In the context of conformational sampling, we use a certain threshold RMSD above which two structures are considered to be different conformations. By default, the RMSD threshold of conformational searches on CalcUS Cloud is 2.0 Å, which is generally suitable for molecules with average flexibility and moderate size. However, if you wish to change this threshold, you can use the calculation specification --rthr NEWVALUE when launching the calculation. Additional available options are explained in the CalcUS documentation.

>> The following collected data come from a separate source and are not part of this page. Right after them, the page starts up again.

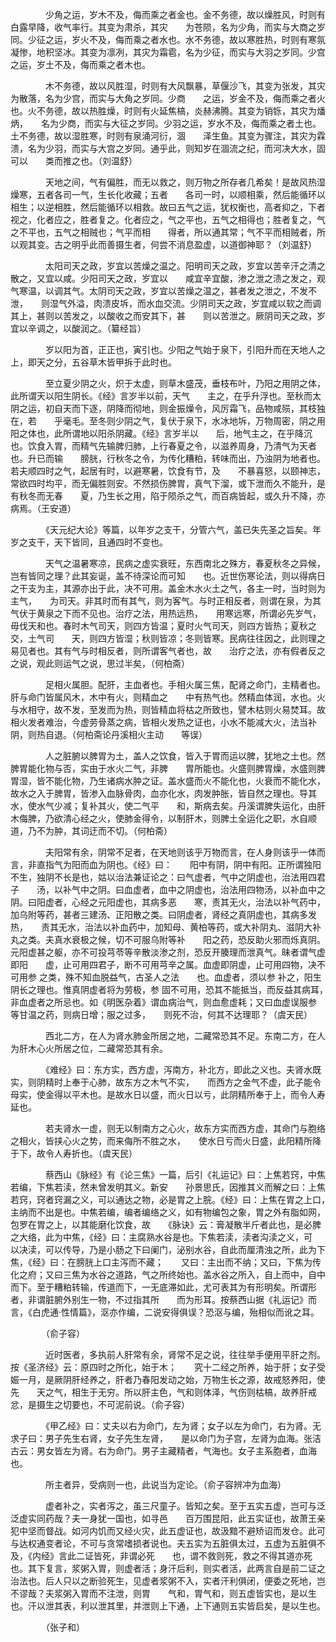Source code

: <!-- { "loadSidebar": true } -->
　　　　少角之运，岁木不及，侮而乘之者金也。金不务德，故以燥胜风，时则有白露早降，收气率行。其变为肃杀，其灾　　为苍陨，名为少角，而实与大商之岁同。少征之运，岁火不及，侮而乘之者水也。水不务德，故以寒胜热，时则有寒氛　　凝惨，地积坚冰。其变为凛冽，其灾为霜雹，名为少征，而实与大羽之岁同。少宫之运，岁土不及，侮而乘之者木也。

　　　　木不务德，故以风胜湿，时则有大风飘暴，草偃沙飞，其变为张发，其灾为散落，名为少宫，而实与大角之岁同。少商　　之运，岁金不及，侮而乘之者火也。火不务德，故以热胜燥，时则有火延焦槁，炎赫沸腾。其变为销铄，其灾为燔炳，　　名为少商，而实与大征之岁同。少羽之运，岁水不及，侮而乘之者土也。土不务德，故以湿胜寒，时则有泉涌河衍，涸　　泽生鱼。其变为骤注，其灾为霖溃，名为少羽，而实与大宫之岁同。通乎此，则知岁在涸流之纪，而河决大水，固可以　　类而推之也。（刘温舒）

　　　　天地之间，气有偏胜，而无以救之，则万物之所存者几希矣！是故风热湿燥寒，五者各司一气，生长化收藏；五者　　各司一时，以顺相乘，然后能循环以相生；以逆相胜，然后能循环以相救。故曰五气之运，犹权衡也，高者抑之，下者　　视之，化者应之，胜者复之。化者应之，气之平也，五气之相得也；胜者复之，气之不平也，五气之相贼也；气平而相　　得者，所以通其常；气不平而相贼者，所以观其变。古之明乎此而善摄生者，何尝不消息盈虚，以道御神耶？（刘温舒）

　　　　太阳司天之政，岁宜以苦燥之温之。阳明司天之政，岁宜以苦辛汗之清之散之，又宜以咸。少阳司天之政，岁宜以　　咸宜辛宜酸，渗之泄之渍之发之，观气寒温，以调其气。太阴司天之政，岁宜以苦燥之温之，甚者发之泄之，不发不泄，　　则湿气外溢，肉溃皮坼，而水血交流。少阴司天之政，岁宜咸以软之而调其上，甚则以苦发之，以酸收之而安其下，甚　　则以苦泄之。厥阴司天之政，岁宜以辛调之，以酸润之。（纂经旨）

　　　　岁以阳为首，正正也，寅引也。少阳之气始于泉下，引阳升而在天地人之上，即天之分，五谷草木皆甲拆于此时也。

　　　　至立夏少阴之火，炽于太虚，则草木盛茂，垂枝布叶，乃阳之用阴之体，此所谓天以阳生阴长。《经》言岁半以前，天气　　主之，在乎升浮也。至秋而太阴之运，初自天而下逐，阴降而彻地，则金振燥令，风厉霜飞，品物咸殒，其枝独在，若　　乎毫毛。至冬则少阴之气，复伏于泉下，水冰地坼，万物周密，阴之用阳之体也，此所谓地以阳杀阴藏。《经》言岁半以　　后，地气主之，在乎降沉也。饮食入胃，而精气先输脾归肺，上行春夏之令，以滋养周身，乃清气为天者也。升已而输　　膀胱，行秋冬之令，为传化糟粕，转味而出，乃浊阴为地者也。若夫顺四时之气，起居有时，以避寒暑，饮食有节，及　　不暴喜怒，以颐神志，常欲四时均平，而无偏胜则安。不然损伤脾胃，真气下溜，或下泄而久不能升，是有秋冬而无春　　夏，乃生长之用，陷于陨杀之气，而百病皆起，或久升不降，亦病焉。（王安道）

　　　　《天元纪大论》等篇，以年岁之支干，分管六气，盖已失先圣之旨矣。年岁之支干，天下皆同，且通四时不变也。

　　　　天气之温暑寒凉，民病之虚实衰旺，东西南北之殊方，春夏秋冬之异候，岂有皆同之理？此其妄诞，盖不待深论而可知　　也。近世伤寒论法，则以得病日之干支为主，其源亦出于此，决不可用。盖金木水火土之气，各主一时，当时则为主气，　　为司天。非其时而有其气，则为客气。与时正相反者，则谓在泉，为其气伏于黄泉之下而不见也。治疗之法，用热远热，　　用寒远寒，所谓必先岁气，毋伐天和也。春时木气司天，则四方皆温；夏时火气司天，则四方皆热；夏秋之交，土气司　　天，则四方皆湿；秋则皆凉；冬则皆寒。民病往往因之，此则理之易见者也。其有气与时相反者，则所谓客气者也，故　　治疗之法，亦有假者反之之说，观此则运气之说，思过半矣，（何柏斋）

　　　　足相火属胆。配肝，主血者也。手相火属三焦，配肾之命门，主精者也。肝与命门皆属风木，木中有火，则精血之　　中有热气也。然精血体润，水也。火与水相守，故不发，至发而为热，则皆精血将枯之所致也，譬木枯则火易焚耳。故　　相火发者难治，今虚劳骨蒸之病，皆相火发热之证也，小水不能减大火，法当补阴，则热自退。（何柏斋论丹溪相火主动　　等误）

　　　　人之脏腑以脾胃为土，盖人之饮食，皆入于胃而运以脾，犹地之土也。然脾胃能化物与否，实由于水火二气，非脾　　胃所能也。火盛则脾胃燥，水盛则脾胃湿，皆不能化物，乃生诸病水肿之证。盖水盛而火不能化也，火衰而不能化水，　　故水之入于脾胃，皆渗入血脉骨肉，血亦化水，肉发肿胀，皆自然之理也。导其水，使水气少减；复补其火，使二气平　　和，斯病去矣。丹溪谓脾失运化，由肝木侮脾，乃欲清心经之火，使肺金得令，以制肝木，则脾土全运化之职，水自顺　　道，乃不为肿，其词迂而不切。（何柏斋）

　　　　夫阳常有余，阴常不足者，在天地则该乎万物而言，在人身则该乎一体而言，非直指气为阳而血为阴也。《经》曰：　　阳中有阴，阴中有阳。正所谓独阳不生，独阴不长是也，姑以治法兼证论之：曰气虚者，气中之阴虚也，治法用四君子　　汤，以补气中之阴。曰血虚者，血中之阴虚也，治法用四物汤，以补血中之阴。曰阳虚者，心经之元阳虚也，其病多恶　　寒，责其无火，治法以补气药中，加乌附等药，甚者三建汤、正阳散之类。曰阴虚者，肾经之真阴虚也，其病多发热，　　责其无水，治法以补血药中，加知母、黄柏等药，或大补阴丸、滋阴大补丸之类。夫真水衰极之候，切不可服乌附等补　　阳之药，恐反助火邪而烁真阴。元阳虚甚之躯，亦不可投芎苓等辛散淡渗之剂，恐反开腠理而泄真气。昧者谓气虚即阳　　虚，止可用四君子，断不可用芎辛之属。血虚即阴虚，止可用四物，决不可用参 之类，殊不知血脱益气，古圣人之法　　也。血虚者，须以参 补之，阳生阴长之理也。惟真阴虚者将为劳极，参 固不可用，恐其不能抵当，而反益其病耳，　　非血虚者之所忌也。如《明医杂着》谓血病治气，则血愈虚耗；又曰血虚误服参 等甘温之药，则病日增；服之过多，　　则死不治，何其不达理耶？（虞天民）

　　　　西北二方，在人为肾水肺金所居之地，二藏常恐其不足。东南二方，在人为肝木心火所居之位，二藏常恐其有余。

　　　　《难经》曰：东方实，西方虚，泻南方，补北方，即此之义也。夫肾水既实，则阴精时上奉于心肺，故东方之木气不实，　　而西方之金气不虚，此子能令母实，使金得以平木也。是故水日以盛，而火日以亏，此阴精所奉于上，而令人寿延也。

　　　　若夫肾水一虚，则无以制南方之心火，故东方实而西方虚，其命门与胞络之相火，皆挟心火之势，而来侮所不胜之水，　　使水日亏而火日盛，此阳精所降于下，故令人寿折也。（虞天民）

　　　　蔡西山《脉经》有《论三焦》一篇，后引《礼运记》曰：上焦若窍，中焦若编，下焦若渎，然未曾发明其义。新安　　孙景思氏，因推其义而解之曰：上焦若窍，窍者窍漏之义，可以通达之物，必是胃之上脘。《经》曰：上焦在胃之上口，　　主纳而不出是也。中焦若编，编者编络之义，如有物编包之象，胃之外有脂如网，包罗在胃之上，以其能磨化饮食，故　　《脉诀》云：膏凝散半斤者此也，是必脾之大络，此为中焦，《经》曰：主腐熟水谷是也。下焦若渎，渎者沟渎之义，可　　以决渎，可以传导，乃是小肠之下曰阑门，泌别水谷，自此而厘清浊之所，此为下焦，《经》曰：在膀胱上口主泻而不藏；　　又曰：主出而不纳；又曰，下焦为传化之府；又曰三焦为水谷之道路，气之所终始也。盖水谷之所入，自上而中，自中　　而下。至于糟粕转输，传道而下，一无底滞如此，尤可表其为有形明矣。所谓形者，非谓脏腑外别生一物，不过指其所　　而为形耳。按蔡西山据《礼运记》而言，《白虎通·性情篇》，沤亦作编，二说安得俱误？恐沤与编，殆相似而讹之耳。

　　　　（俞子容）

　　　　近时医者，多执前人肝常有余，肾常不足之说，往往举手便用平肝之剂。按《圣济经》云：原四时之所化，始于木；　　究十二经之所养，始于肝；女子受娠一月，是厥阴肝经养之，肝者乃春阳发动之始，万物生长之源，故戒怒养阳，使先　　天之气，相生于无穷。所以肝主色，气和则体泽，气伤则枯槁，故养肝戒忿，是摄生之切要也，不可泥前说。（俞子容）

　　　　《甲乙经》曰：丈夫以右为命门，左为肾；女子以左为命门，右为肾。无求子曰：男子先生右肾，女子先生左肾，　　是以命门为子宫，左肾为血海。张洁古云：男女皆左为肾。右为命门。男子主藏精者，气海也。女子主系胞者，血海也。

　　　　所主者异，受病则一也，此说当为定论。（俞子容辨冲为血海）

　　　　虚者补之，实者泻之，虽三尺童子。皆知之矣。至于五实五虚，岂可与泛泛虚实同药哉？夫一身犹一国也，如寻邑　　百万围昆阳，此五实证也，故萧王亲犯中坚而督战。如河内饥而又经火灾，此五虚证也，故汲黯不避矫诏而发仓。此可　　与达权通变者论，不可与贪常嗜损者说也。夫五实为五脏俱太过，五虚为五脏俱不及，《内经》言此二证皆死，非谓必死　　也，谓不救则死，救之不得其道亦死也。其下复言，浆粥入胃，则虚者活；身汗后利，则实者活，此两言自是前二证之　　治法也。后人只以之断验死生，见虚者浆粥不入，实者汗利俱闭，便委之死地，岂不谬哉？夫浆粥入胃而不注泄，则胃　　气和，胃气和，则五虚皆实也，是以生也。汗以泄其表，利以泄其里，并泄则上下通，上下通则五实皆启矣，是以生也。

　　　　（张子和）

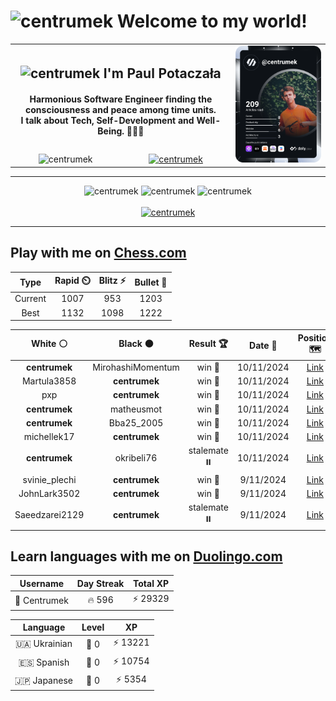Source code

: <h1>
  <img
    src="https://emojis.slackmojis.com/emojis/images/1531849430/4246/blob-sunglasses.gif"
    width="30"
    alt="centrumek"
  />
  Welcome to my world!
</h1>

<table>
  <tbody>
    <tr>
      <td align="center" width="70%" colspan="2">
        <h2>
          <img
            src="https://raw.githubusercontent.com/MartinHeinz/MartinHeinz/master/wave.gif"
            width="30px"
            alt="centrumek"
          />
          I'm Paul Potaczała
        </h2>
        <h4>
          Harmonious Software Engineer finding the consciousness and peace among time units.
          <br/>
          I talk about Tech, Self-Development and Well-Being. 🌿🧘🚀
        </h4>
      </td>
      <td width="30%" rowspan="2">
        <a href="https://app.daily.dev/centrumek">
          <img
            src="./devcard.svg"
            alt="centrumek"
          />
        </a>
      </td>
    </tr>
    <tr align="center">
      <td>
        <img
          src="https://komarev.com/ghpvc/?username=centrumek&label=visitors&color=0e75b6&style=flat"
          alt="centrumek"
        >
      </td>
      <td>
        <a href="https://stackoverflow.com/users/14496012/centrumek">
          <img
            src="https://stackoverflow.com/users/flair/14496012.png?theme=dark"
            alt="centrumek"
          >
        </a>
      </td>
    </tr>
  </tbody>
</table>

---
<div align="center">
  <img 
    src="https://github-readme-stats.vercel.app/api?username=centrumek&show_icons=true&count_private=true&theme=dark&hide_border=true&hide=issues,contribs&bg_color=00000000"
    alt="centrumek"
  />
  <img
    src="https://github-readme-stats.vercel.app/api/top-langs/?username=centrumek&layout=compact&hide_border=true&theme=dark&bg_color=00000000&langs_count=6&exclude_repo=air-statistic-app"
    alt="centrumek"
  />
  <img 
    src="https://github-readme-streak-stats.herokuapp.com?user=centrumek&theme=dark&hide_border=true&background=FFFFFF00"
    alt="centrumek"
  />
  <br/>
  <br/>
  <a href="https://www.buymeacoffee.com/centrumek">
    <img
      src="https://cdn.buymeacoffee.com/buttons/v2/default-orange.png"
      height="50"
      width="210"
      alt="centrumek"
    />
  </a>
</div>

---

## Play with me on [Chess.com](https://www.chess.com/member/centrumek)

<div align="center">
<!--START_SECTION:chessStats-->
<!-- Automatically generated with https://github.com/Balastrong/chess-stats-action -->

| Type | Rapid ⏲️ | Blitz ⚡ | Bullet 🔫 |
|:---:|:---:|:---:|:---:|
| Current | 1007 | 953 | 1203 |
| Best | 1132 | 1098 | 1222 |

| White ⚪ | Black ⚫ | Result 🏆 | Date 📅 | Position 🗺️ | Type 🕕 |
|:---:|:---:|:---:|:---:|:---:|:---:|
| **centrumek** | MirohashiMomentum | win 🥇 | 10/11/2024 | <a href="http://www.ee.unb.ca/cgi-bin/tervo/fen.pl?select=8/6pp/3k2b1/PR1P1p2/4r3/2P3P1/5K1P/8 b - -">Link</a> | Bullet |
| Martula3858 | **centrumek** | win 🥇 | 10/11/2024 | <a href="http://www.ee.unb.ca/cgi-bin/tervo/fen.pl?select=8/p5k1/Qp4p1/2p4p/4q3/5pPP/PP3P2/6K1 w - -">Link</a> | Bullet |
| pxp | **centrumek** | win 🥇 | 10/11/2024 | <a href="http://www.ee.unb.ca/cgi-bin/tervo/fen.pl?select=5b1r/6kp/7q/3p1p2/8/2N5/1P3PPP/4R1K1 w - -">Link</a> | Bullet |
| **centrumek** | matheusmot | win 🥇 | 10/11/2024 | <a href="http://www.ee.unb.ca/cgi-bin/tervo/fen.pl?select=8/8/4R1Q1/5pkp/1P6/6P1/5P1P/6K1 b - -">Link</a> | Bullet |
| **centrumek** | Bba25_2005 | win 🥇 | 10/11/2024 | <a href="http://www.ee.unb.ca/cgi-bin/tervo/fen.pl?select=3Q2k1/1N3ppp/8/p3n3/1p6/3PBP2/PP4PP/2R3K1 b - -">Link</a> | Bullet |
| michellek17 | **centrumek** | win 🥇 | 10/11/2024 | <a href="http://www.ee.unb.ca/cgi-bin/tervo/fen.pl?select=r3kr2/p1p1n2p/1pnp4/PP2p2q/4P3/2PP4/5PPP/RN3RK1 b q -">Link</a> | Bullet |
| **centrumek** | okribeli76 | stalemate ⏸️ | 10/11/2024 | <a href="http://www.ee.unb.ca/cgi-bin/tervo/fen.pl?select=8/8/8/8/8/7k/7p/7K w - -">Link</a> | Bullet |
| svinie_plechi | **centrumek** | win 🥇 | 9/11/2024 | <a href="http://www.ee.unb.ca/cgi-bin/tervo/fen.pl?select=8/p3k2p/1pb3r1/2b5/8/1P4P1/P3K2P/8 w - -">Link</a> | Bullet |
| JohnLark3502 | **centrumek** | win 🥇 | 9/11/2024 | <a href="http://www.ee.unb.ca/cgi-bin/tervo/fen.pl?select=8/2k5/4p2n/p2pPp2/3P4/2P2N2/P1K2PPP/8 w - -">Link</a> | Bullet |
| Saeedzarei2129 | **centrumek** | stalemate ⏸️ | 9/11/2024 | <a href="http://www.ee.unb.ca/cgi-bin/tervo/fen.pl?select=8/2b5/2P5/p7/P7/7k/7p/7K w - -">Link</a> | Bullet |

<!--END_SECTION:chessStats-->
</div>

## Learn languages with me on [Duolingo.com](https://www.duolingo.com/profile/Centrumek)

<div align="center">
<!--START_SECTION:duolingoStats-->
<!-- Automatically generated with https://github.com/centrumek/duolingo-readme-stats-->

| Username | Day Streak | Total XP |
|:---:|:---:|:---:|
| 👤 Centrumek | 🔥 596 | ⚡ 29329 |

| Language | Level | XP |
|:---:|:---:|:---:|
| 🇺🇦 Ukrainian | 👑 0 | ⚡ 13221 |
| 🇪🇸 Spanish | 👑 0 | ⚡ 10754 |
| 🇯🇵 Japanese | 👑 0 | ⚡ 5354 |

<!--END_SECTION:duolingoStats-->
</div>
<!--
**centrumek/centrumek** is a ✨ _special_ ✨ repository because its `README.md` (this file) appears on your GitHub profile.

Here are some ideas to get you started:

- 🔭 I’m currently working on ...
- 🌱 I’m currently learning ...
- 👯 I’m looking to collaborate on ...
- 🤔 I’m looking for help with ...
- 💬 Ask me about ...
- 📫 How to reach me: ...
- 😄 Pronouns: ...
- ⚡ Fun fact: ...
-->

There are however some caveats with respect to the RMSD. It requires all the atoms to be distinguishable, meaning that we know with which atom in structure B we should compare each atom in structure A. While this is generally not a problem, it can cause duplicate conformers if there are equivalent atoms in the molecule. For example, a methyl group has three equivalent hydrogen atoms. If the methyl group rotates by 120 degrees, the structure is chemically identical, since there is still three hydrogen atoms at the same positions. However, the indices of these atoms are different, meaning that the RMSD will compare the positions of the "wrong" hydrogen atoms and will not be null. It is thus possible that these two structures will be considered to be two unique conformations, although this is chemically false.

General Recipe

  1. Go to the launch page and select an input structure, either through the online sketcher or by uploading the structure in a suitable format.
  2. Specify the molecule name, the solvent (if desired), the project and pick the xtb software. The calculation type should be "Conformational Search".
  3. Decide on the best method to use. Refer to the table above to estimate the approximate CPU time required with each method. If your system contains transition metals or exotic valence, it would be wise to optimise the structure using GFN-FF to verify if its structure changes significantly. If it does, GFN-FF might not be suitable. If the computing time is reasonable, using GFN2-xTB is a safe choice.
  4. If desired, add specifications.
  5. Submit the calculation and wait for it to finish. Conformational searches do not start immediately like other xtb calculations, since they are executed on an entire virtual machine, which takes some time to start up.
  6. Once the calculation is done, click on the calculation order to view the ensemble page. You will see a table with all the unique conformers ranked by energy.
  7. Use the ensemble (or a subset of it) for further calculations (e.g., frequency calculation to calculate the free energy). The Boltzmann-weighted ensemble averages will be calculated for energetic properties (energy and free energy). These values are more representative of the true value of the molecule than any individual conformation, since they take into account all (unique) significant conformations.

Tips and guidelines

  • The more polar the solvent, the more implicit solvation is important. Without implicit solvation, the molecule will tend to curl up in order to maximize intramolecular interactions. Implicit solvation adds the solvent-solute interactions which stabilize linear or "open" conformations. The increase in compute time caused by adding implicit solvation is pretty moderate.
  • If you used GFN-FF, it is generally recommended to reoptimize all the structures using GFN2-xTB. You can launch the optimization for all structures by clicking on "Launch calculation on ensemble". You can also only consider the relevant conformers by holding the Control key and clicking on table entries, then click "Launch calculation on selected structure(s)". GFN2-xTB optimizations take generally only a few seconds per structure, which is much less than the conformational search itself.